**EXERCISE REQUIREMENTS**: Could you copy every line of the data that contains the word "lines"?

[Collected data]
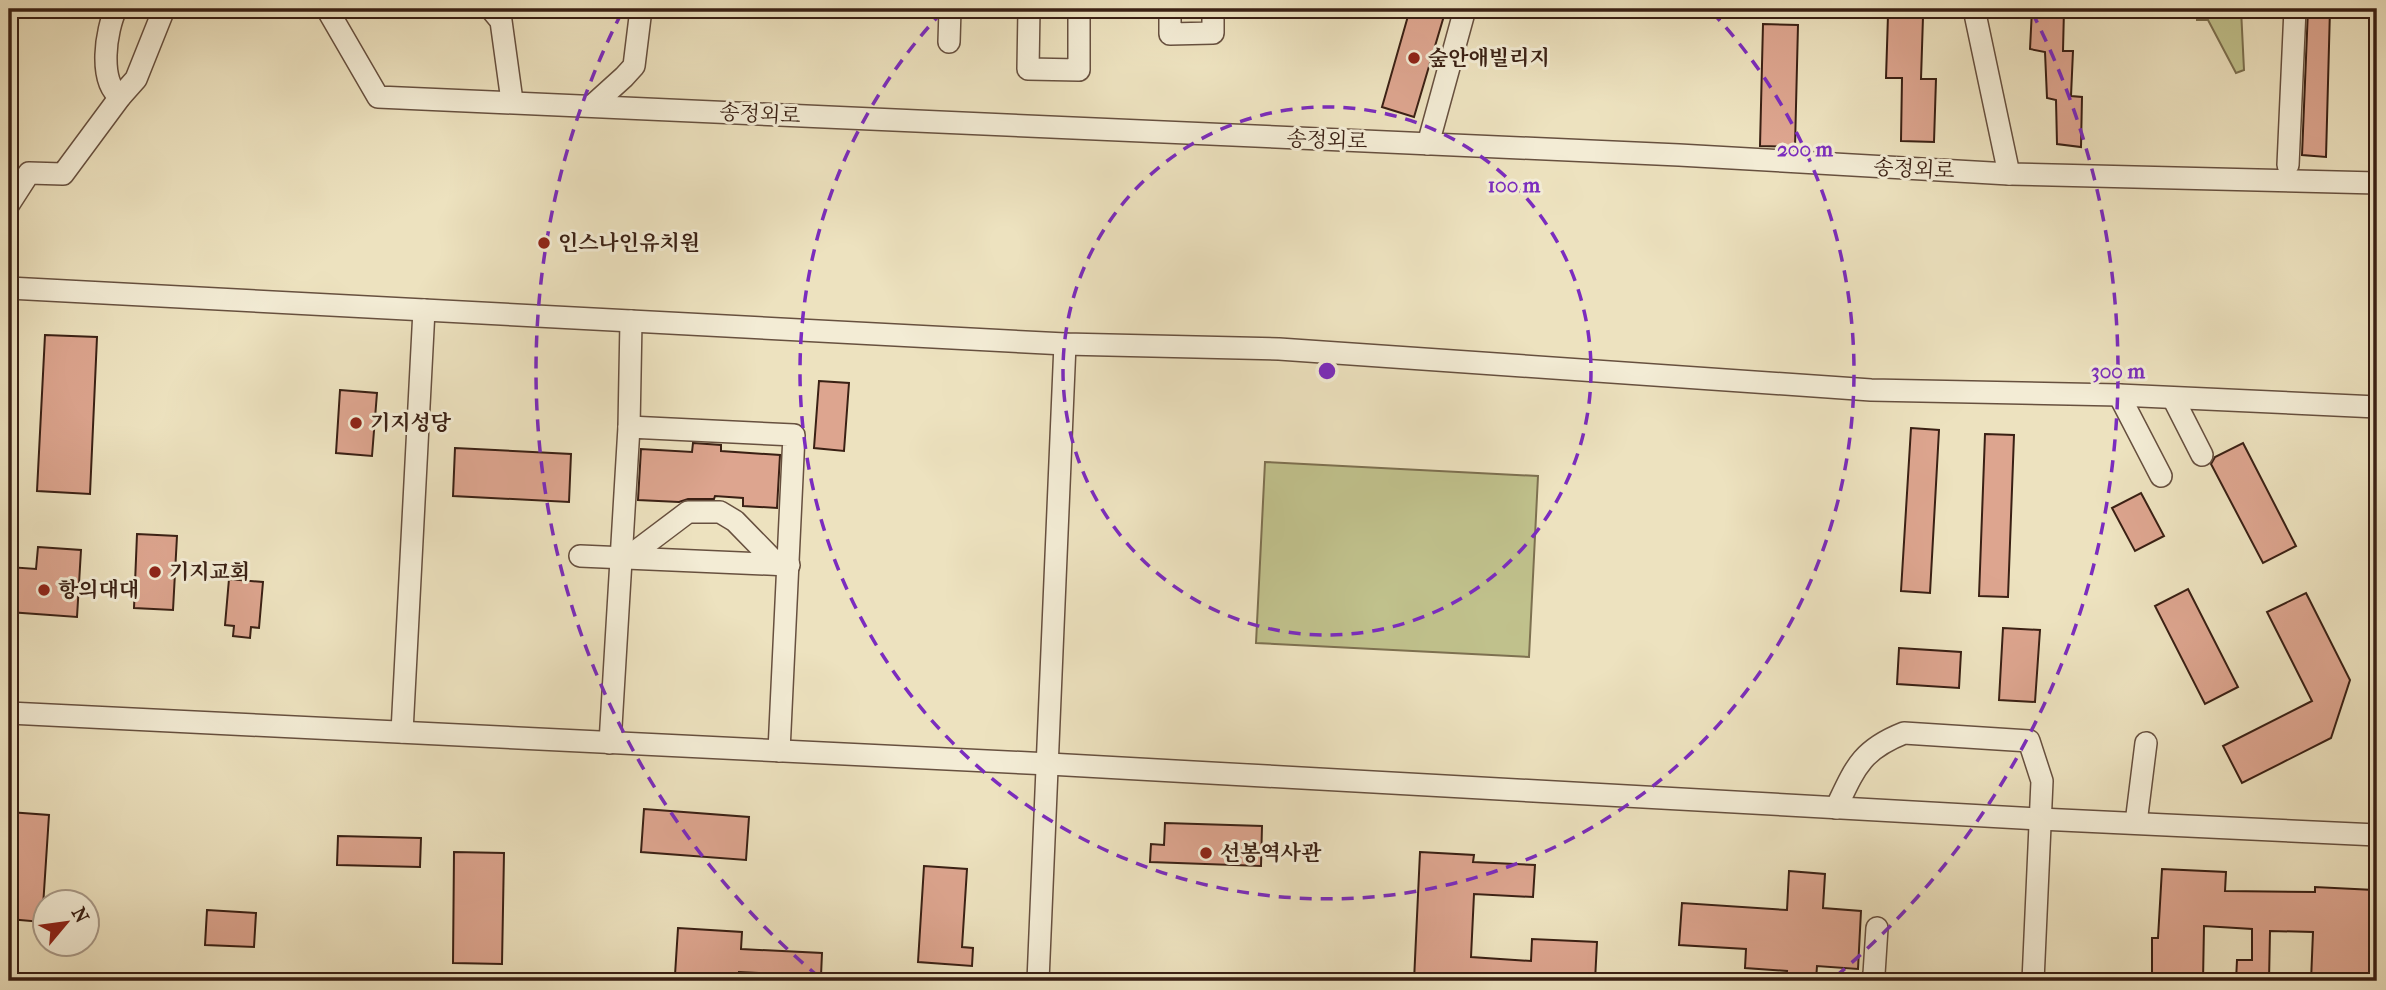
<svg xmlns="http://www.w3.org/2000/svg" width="2386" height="990" viewBox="0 0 2386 990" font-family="'IM FELL French Canon','Noto Serif KR',serif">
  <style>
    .green { fill: #c0c18c; stroke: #7d7050; stroke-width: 2 }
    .building { fill: #dda58f; stroke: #3a2014; stroke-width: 2 }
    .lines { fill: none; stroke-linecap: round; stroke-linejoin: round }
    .minor-casing { stroke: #67503f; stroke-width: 24 }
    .minor { stroke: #f3ecd5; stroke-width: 21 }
    .ring { fill: none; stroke: #7b2cbf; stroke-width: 3.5; stroke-dasharray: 12 9 }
    .poi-dot { fill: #8f2418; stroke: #f3ecd5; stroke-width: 2.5 }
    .labels { text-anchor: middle; stroke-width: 6; stroke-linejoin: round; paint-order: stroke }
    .poi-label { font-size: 21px; font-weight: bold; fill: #3a2014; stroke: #f3ecd5; text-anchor: start }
    .street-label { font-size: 21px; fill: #3a2014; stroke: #f3ecd5 }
    .centre { fill: #7b2cbf; stroke: #f3ecd5; stroke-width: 3.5 }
    .ring-label { font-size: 21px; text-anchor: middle; font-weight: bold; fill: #7b2cbf; stroke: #f3ecd5; stroke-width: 6; stroke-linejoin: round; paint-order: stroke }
  </style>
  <rect width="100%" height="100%" fill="#ede2bf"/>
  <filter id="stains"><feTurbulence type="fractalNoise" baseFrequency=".00286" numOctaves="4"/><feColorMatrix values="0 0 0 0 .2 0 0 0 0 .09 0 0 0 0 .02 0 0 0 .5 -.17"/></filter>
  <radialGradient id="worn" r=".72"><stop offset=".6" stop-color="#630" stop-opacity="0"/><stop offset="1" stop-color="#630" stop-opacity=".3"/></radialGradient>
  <!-- green -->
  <g class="green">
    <polygon points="2197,9 2241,9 2244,70 2236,73 2208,20 2197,20"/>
    <polygon points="1265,462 1538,476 1529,657 1256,643"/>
  </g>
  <!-- building -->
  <g class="building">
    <polygon points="1410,9 1446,9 1414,117 1382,107"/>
    <polygon points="2032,9 2064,9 2063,51 2073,51 2071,96 2082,97 2081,147 2057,144 2056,100 2047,98 2045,52 2030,49"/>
    <polygon points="2308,9 2330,9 2326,157 2302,155"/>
    <polygon points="1888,15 1923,17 1921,79 1936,79 1934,142 1901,141 1902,78 1886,78"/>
    <polygon points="1763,24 1798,25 1795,147 1760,146"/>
    <polygon points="45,335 97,337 90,494 37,491"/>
    <polygon points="819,381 849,383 844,451 814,448"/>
    <polygon points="340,390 377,393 372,456 336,453"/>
    <polygon points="1911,428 1939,430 1930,593 1901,591"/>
    <polygon points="1985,434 2014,435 2008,597 1979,596"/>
    <polygon points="693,443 721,445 721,451 780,455 777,508 743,506 743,498 715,496 714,499 688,499 679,502 638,500 641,449 692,452"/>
    <polygon points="2243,443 2296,546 2263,563 2211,464 2215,457"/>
    <polygon points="455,448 571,454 569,502 453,496"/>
    <polygon points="2141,493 2164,536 2135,551 2112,508"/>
    <polygon points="137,534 177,536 173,610 134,608"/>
    <polygon points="38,547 81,550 77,617 9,612 9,567 36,569"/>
    <polygon points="229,579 263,582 259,628 251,627 250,638 233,636 234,626 225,625"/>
    <polygon points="2188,589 2238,687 2205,704 2155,606"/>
    <polygon points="2306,593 2350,680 2331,738 2242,783 2223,746 2312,701 2267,612"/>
    <polygon points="2003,628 2040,630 2035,702 1999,700"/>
    <polygon points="1899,648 1961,652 1959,688 1897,684"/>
    <polygon points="644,809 749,817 746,860 641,852"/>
    <polygon points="9,812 49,815 42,922 9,919"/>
    <polygon points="1165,823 1262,826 1261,866 1150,862 1151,844 1164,845"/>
    <polygon points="338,836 421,838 420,867 337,865"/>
    <polygon points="454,852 504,853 502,964 453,963"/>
    <polygon points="1420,852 1474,855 1473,862 1535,865 1533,897 1474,894 1471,957 1531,961 1532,939 1597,942 1595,981 1414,981"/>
    <polygon points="924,866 967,869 962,947 973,948 972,966 918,962"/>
    <polygon points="2162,869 2226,872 2225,891 2315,892 2315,887 2374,890 2370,981 2311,981 2313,932 2270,931 2269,981 2236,981 2237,960 2252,960 2252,929 2204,926 2203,981 2152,981 2152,938 2158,938"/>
    <polygon points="1789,871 1825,874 1823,908 1861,911 1858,969 1817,966 1816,981 1786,981 1787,971 1745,968 1746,949 1679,945 1682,903 1787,910"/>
    <polygon points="207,910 256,913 254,947 205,945"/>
    <polygon points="678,928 742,932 741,949 822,953 821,976 739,972 739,980 675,975"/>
  </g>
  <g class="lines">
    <!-- minor casing -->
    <g class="minor-casing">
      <g id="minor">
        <path d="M116 9C106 30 98 81 120 97"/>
        <polyline points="327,9 378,97 1679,155 2009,174 2377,183"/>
        <polyline points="491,9 501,21 512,101"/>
        <polyline points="1029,9 1028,69 1079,70 1079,9"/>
        <polyline points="1170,9 1170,34 1213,33 1213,9"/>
        <polyline points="1974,9 2009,174"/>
        <polyline points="949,42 950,9"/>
        <polyline points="593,105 624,77 634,66 641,9"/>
        <polyline points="1428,144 1465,9"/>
        <polyline points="2288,165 2295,9"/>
        <polyline points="9,204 29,173 63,174 120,97 136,79 164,9"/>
        <polyline points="9,288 1065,344 1279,349 1871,390 2119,395 2377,407"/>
        <polyline points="2119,395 2161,476"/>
        <polyline points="2173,398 2202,455"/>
        <polyline points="629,427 631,321"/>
        <polyline points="580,556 789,565"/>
        <polyline points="627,558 688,512 720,512 735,521 777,564"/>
        <polyline points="9,713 1049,764 2040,819 2377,835"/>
        <polyline points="402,732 424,310"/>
        <polyline points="610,743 629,427 794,435 779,751"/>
        <path d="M1836 808C1855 768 1861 750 1904 733L2029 741 2042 781 2033 981"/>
        <polyline points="2136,823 2146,743"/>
        <polyline points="1038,981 1065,344"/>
        <polyline points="1871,981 1874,974 1877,928"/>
      </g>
    </g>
    <!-- minor -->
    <use href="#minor" class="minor"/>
  </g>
  <!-- distance rings -->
  <g class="ring">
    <circle cx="1327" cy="371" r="264"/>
    <path d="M1712 12A527 527 0 1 1 942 12"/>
    <path d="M819 977A791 791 0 0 1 622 12M2032 12A791 791 0 0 1 1835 977"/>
  </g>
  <!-- markers -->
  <g class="poi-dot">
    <circle cx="1414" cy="58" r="7"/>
    <circle cx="544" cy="243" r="7"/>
    <circle cx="356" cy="423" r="7"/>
    <circle cx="155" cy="572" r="7"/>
    <circle cx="44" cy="590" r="7"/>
    <circle cx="1206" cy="853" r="7"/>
  </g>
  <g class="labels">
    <!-- poi labels -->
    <g class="poi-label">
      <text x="1428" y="65">숲안애빌리지</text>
      <text x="558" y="250">인스나인유치원</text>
      <text x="370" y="430">기지성당</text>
      <text x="169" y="579">기지교회</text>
      <text x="58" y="597">항의대대</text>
      <text x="1220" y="860">선봉역사관</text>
    </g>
    <!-- street labels -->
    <g class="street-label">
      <text transform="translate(760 114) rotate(3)" y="7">송정외로</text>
      <text transform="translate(1327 140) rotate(2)" y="7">송정외로</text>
      <text transform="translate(1914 169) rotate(3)" y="7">송정외로</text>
    </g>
  </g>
  <circle cx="1327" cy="371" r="10" class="centre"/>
  <g class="ring-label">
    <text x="1805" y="156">200 m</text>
    <text x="1514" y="192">100 m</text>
    <text x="2118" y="378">300 m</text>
  </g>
  <!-- margin -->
  <rect width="2386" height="990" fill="none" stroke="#ede2bf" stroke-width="35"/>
  <rect x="10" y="10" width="2365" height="969" fill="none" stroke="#3a2014" stroke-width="3.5"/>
  <rect x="18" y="18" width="2351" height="955" fill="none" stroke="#3a2014" stroke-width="2"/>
  <!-- north arrow -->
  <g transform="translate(66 923) rotate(61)"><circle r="33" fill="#f3ecd5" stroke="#a99a88" stroke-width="2"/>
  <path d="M0-5L12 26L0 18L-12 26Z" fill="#8f2418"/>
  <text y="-10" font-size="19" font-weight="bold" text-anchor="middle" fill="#3a2014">N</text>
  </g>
  <rect width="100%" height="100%" filter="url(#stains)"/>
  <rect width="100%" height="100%" fill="url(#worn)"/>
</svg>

**WRITTEN REPLY**:
    .lines { fill: none; stroke-linecap: round; stroke-linejoin: round }
  <g class="lines">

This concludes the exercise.